Rails: No downtime data migrations
- Introduction
- Deploy 1: Add columns and tables
- Deploy 2: Make the backwards compatible changes
- Deploy 3: Rename the unused columns and tables
- Done: Delete the
*_delete_me
columns and tables
Introduction
It is 2017 and shockingly, many rails apps require downtime for a successful deploy. I am looking at you, Gitlab.
Data migrations are a huge (and unnecessary!) cause for bringing down a rails app. For a new feature, the code may depend on the database and date within it be configured in a certain way.
Apply this pattern when you:
- add a new column when denormalizing a table
- completely replacing one model (relationships and all) with another model.
- adding a new gem
To accomplish 0 down time, I will walk you through how to do this by example via implementing the ancestry
gem.
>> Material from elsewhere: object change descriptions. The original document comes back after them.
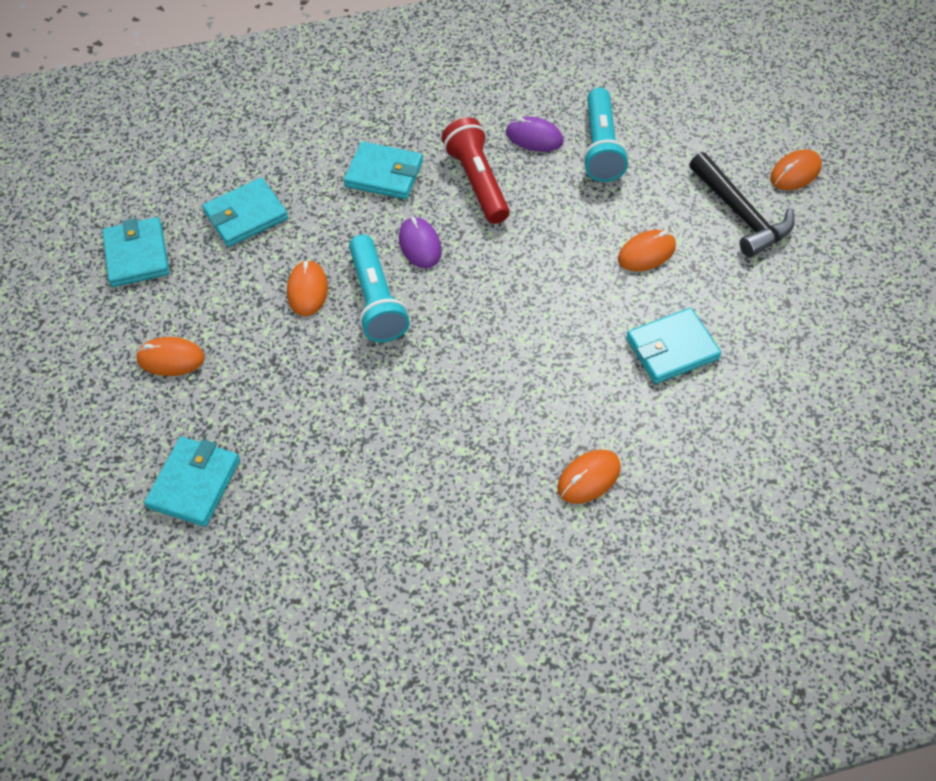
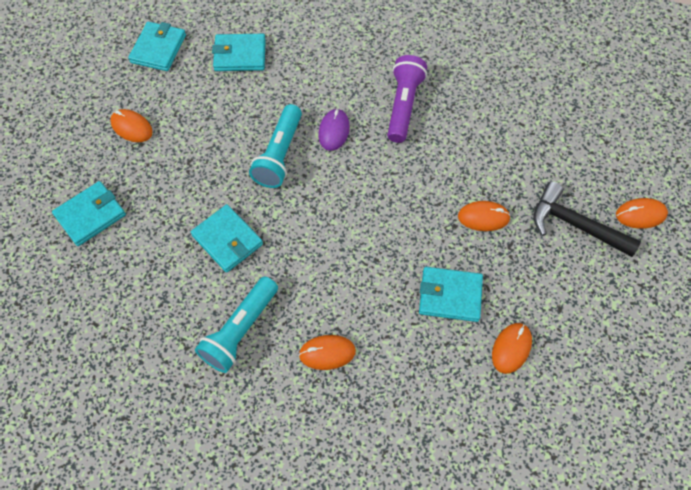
camera: 30 degrees right, 5 degrees up
orange mouse [287,260,328,316] -> orange mouse moved to [492,323,532,374]
turquoise wallet [344,142,423,199] -> turquoise wallet moved to [191,204,263,273]
red flashlight [442,117,510,224] -> purple flashlight [387,55,427,143]
purple mouse [506,116,564,152] -> none
turquoise flashlight [583,87,629,182] -> turquoise flashlight moved to [195,276,278,373]
black hammer [689,152,795,257] -> black hammer turned 120 degrees clockwise [533,182,641,257]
Their suggested migration guide to move from a parent_id
to their ancestry
column offers some clues how to perform the migration, but I will emphasize key steps missing from the guide
Deploy 1: Add columns and tables
Create a rails migration to add the columns and tables
The first deployment needs to add columns to your production database. Supporting these extra columns will be simple. You may need to double check your queries for naming collisions if other tables you join on have the same column name.
add_column :users, :ancestry, :string
If the new column name exists on a table that was joined with your table, SQL will complain about not knowing which column to use.
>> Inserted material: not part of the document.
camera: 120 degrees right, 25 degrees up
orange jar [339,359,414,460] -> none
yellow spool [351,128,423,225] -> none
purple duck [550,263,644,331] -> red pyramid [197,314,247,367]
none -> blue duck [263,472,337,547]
Write a rake task to update the new column
With our example of ancestry, we also add the gem since that will not effect our existing code structure. This gives us the benefit of using their data migration method build_ancestry_from_parent_ids!
for building the ancestry tree.
Keep in mind, all of our āactiveā code should still be using the original parent_id
method. Nothing should change about that.
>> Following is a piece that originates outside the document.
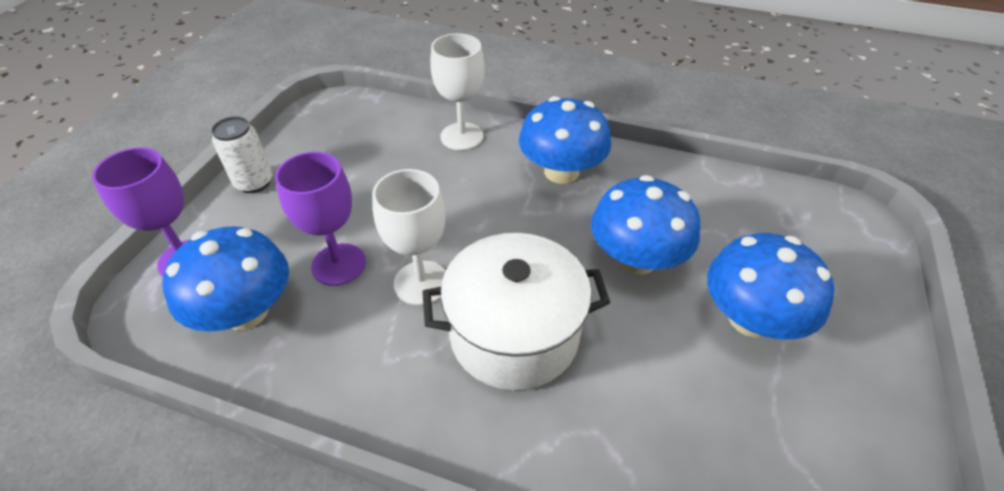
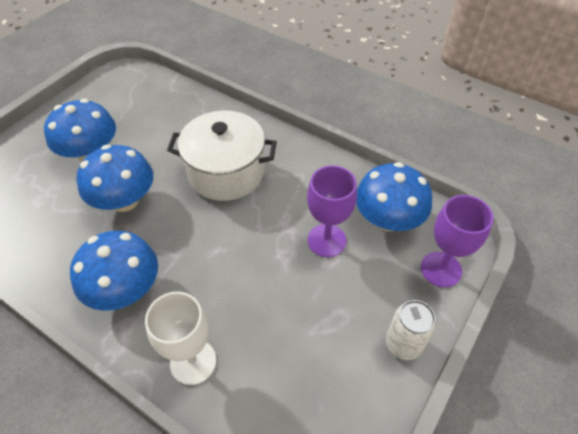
camera: 165 degrees left, 5 degrees up
white goblet [372,169,446,305] -> none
Sync the new column with the old with a Concern
If you are migrating data from one column to another column, you can use ruby overrides and rails concerns to write to both the new column and the old column without impacting your business logic.
module SyncParentId
extend ActiveSupport::Concern
included do
before_save :update_ancestry_id, if: 'parent_obj_id_changed?'
end
def update_ancestry_id
# call the ancestry method to update the `ancestry` column
self.parent = parent_obj
end
end
After this deploy, your code will use parent_id
as it was before, but now we have a 100% up-to-date ancestry
column that is fully populated and ready to go.
Deploy 2: Make the backwards compatible changes
Now it will be safe to migrate off of parent_id
to ancestry
. Our production database has a fully populated ancestry
column that is perfectly in sync with the old parent_id
. You can now safely migrate from parent_id
to ancestry
without any problems.
If you are extremely cautious and want to defend against a bad deployment and a rollback, you can add a similar syncing method to the new code to maintain the parent_id
code as the ancestry
column changes. If you need to revert the changes, all data will still be in sync and the old version of the app will still be able to use parent_id
with no data loss.
Deploy 3: Rename the unused columns and tables
Rename the columns to *_delete_me
or something to prove that your code is no longer using now unused columns and tables. We donāt want to loose any data and if we find that these tables or columns are actually still in use, we can easily rename them back to their previous names until we go back to step 2 and redeploy code that does not use them.
Done: Delete the *_delete_me
columns and tables
Once you are 100% confident that you no longer need the old columns and tables, you can now create rails migrations to permanently remove these from your system. Some companies may actually do these outside of rails migrations, because they do not allow the deploy
user to destructively modify the database to prevent any accidental table drops.